The New Yorker Stories - Ann Beattie [144]
Afloat
Annie brings a hand-delivered letter to her father. They stand together on the deck that extends far over the grassy lawn that slopes to the lake, and he reads and she looks off at the water. When she was a little girl she would stand on the metal table pushed to the front of the deck and read the letters aloud to her father. If he sat, she sat. Later, she read them over his shoulder. Now she is sixteen, and she gives him the letter and stares at the trees or the water or the boat bobbing at the end of the dock. It has probably never occurred to her that she does not have to be there when he reads them.
Dear Jerome,
Last week the bottom fell out of the birdhouse you hung in the tree the summer Annie was three. Or something gnawed at it and the bottom came out. I don’t know. I put the wood under one of the big clay pots full of pansies, just to keep it for old times’ sake. (I’ve given up the fountain pen for a felt-tip. I’m really not a romantic.) I send to you for a month our daughter. She still wears bangs, to cover that little nick in her forehead from the time she fell out of the swing. The swing survived until last summer when—or maybe I told you in last year’s letter—Marcy Smith came by with her “friend” Hamilton, and they were so taken by it that I gave it to them, leaving the ropes dangling. I mean that I gave them the old green swing seat, with the decals of roses even uglier than the scraggly ones we grew. Tell her to pull her bangs back and show the world her beautiful widow’s peak. She now drinks spritzers. For the first two weeks she’s gone I’ll be in Ogunquit with Zack. He is younger than you, but no one will ever duplicate the effect of your slow smile. Have a good summer together. I will be thinking of you at unexpected times (unexpected to me, of course).
Love,
Anita
He hands the letter on to me, and then pours club soda and Chablis into a tall glass for Annie and fills his own glass with wine alone. He hesitates while I read, and I know he’s wondering whether the letter will disturb me—whether I’ll want club soda or wine. “Soda,” I say. Jerome and Anita have been divorced for ten years.

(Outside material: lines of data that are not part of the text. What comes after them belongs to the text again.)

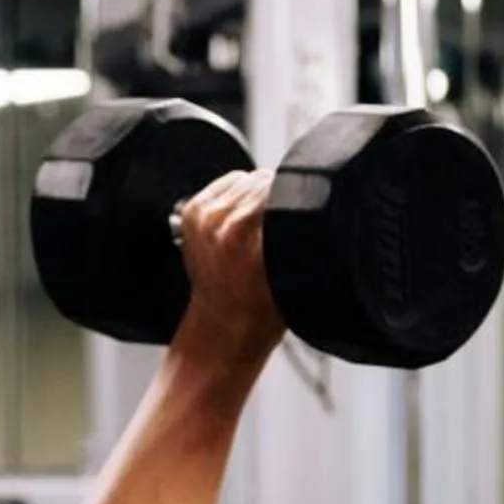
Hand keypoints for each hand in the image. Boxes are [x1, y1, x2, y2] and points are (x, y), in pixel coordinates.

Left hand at [170, 170, 286, 369]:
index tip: (301, 208)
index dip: (295, 193)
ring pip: (243, 179)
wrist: (223, 325)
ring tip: (260, 226)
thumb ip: (300, 232)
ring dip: (254, 196)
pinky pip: (225, 185)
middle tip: (279, 225)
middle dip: (275, 197)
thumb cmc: (260, 309)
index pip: (277, 184)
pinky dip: (237, 197)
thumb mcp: (293, 272)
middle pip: (260, 179)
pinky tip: (243, 221)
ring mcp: (200, 216)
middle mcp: (217, 220)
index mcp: (242, 231)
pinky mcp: (191, 212)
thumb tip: (311, 198)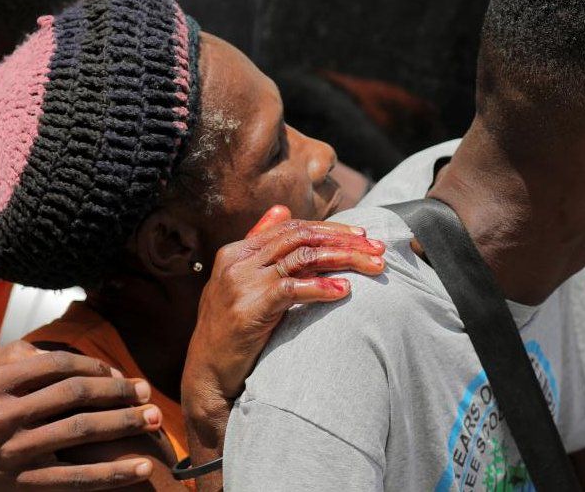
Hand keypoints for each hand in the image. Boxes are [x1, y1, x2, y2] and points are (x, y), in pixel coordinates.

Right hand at [0, 341, 164, 490]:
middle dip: (117, 391)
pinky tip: (141, 468)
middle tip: (146, 391)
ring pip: (81, 431)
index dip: (95, 366)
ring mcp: (14, 452)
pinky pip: (77, 479)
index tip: (119, 372)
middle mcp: (1, 415)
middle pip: (74, 394)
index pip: (57, 365)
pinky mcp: (24, 484)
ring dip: (124, 423)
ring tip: (154, 419)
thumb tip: (54, 348)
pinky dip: (113, 474)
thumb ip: (10, 355)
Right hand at [180, 205, 384, 487]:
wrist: (206, 375)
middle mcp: (238, 261)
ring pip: (303, 257)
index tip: (363, 236)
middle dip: (344, 240)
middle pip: (301, 238)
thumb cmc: (230, 332)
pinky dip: (322, 287)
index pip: (291, 227)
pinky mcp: (249, 306)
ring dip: (344, 258)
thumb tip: (281, 209)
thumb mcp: (242, 284)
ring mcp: (242, 282)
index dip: (330, 229)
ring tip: (374, 266)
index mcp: (237, 251)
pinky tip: (345, 292)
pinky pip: (293, 287)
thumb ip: (262, 249)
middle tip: (378, 248)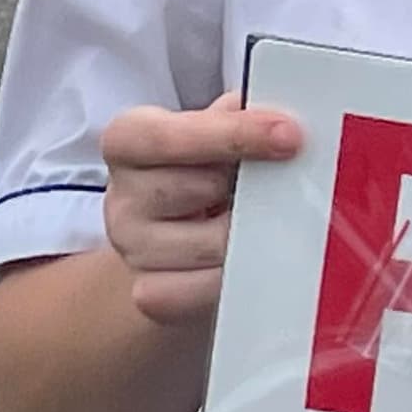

In these first few days of Annie’s visit, things aren’t going very well. My friends think that it’s just about everybody’s summer story. Rachel’s summers are spent with her ex-husband, and with his daughter by his second marriage, the daughter’s boyfriend, and the boyfriend’s best friend. The golden retriever isn’t there this summer, because last summer he drowned. No one knows how. Jean is letting her optometrist, with whom she once had an affair, stay in her house in the Hamptons on weekends. She stays in town, because she is in love with a chef. Hazel’s the exception. She teaches summer school, and when it ends she and her husband and their son go to Block Island for two weeks, to the house they always rent. Her husband has his job back, after a year in A.A. I study her life and wonder how it works. Of the three best friends I have, she blushes the most easily, is the worst dressed, is the least politically informed, and prefers AM rock stations to FM classical music. Our common denominator is that none of us was married in a church and all of us worried about the results of the blood test we had before we could get a marriage license. But there are so many differences. Say their names to me and what comes to mind is that Rachel cried when she heard Dylan’s Self Portrait album, because, to her, that meant that everything was over; Jean fought off a man in a supermarket parking lot who was intent on raping her, and still has nightmares about the arugula she was going to the store to get; Hazel can recite Yeats’s “The Circus Animals’ Desertion” and bring tears to your eyes.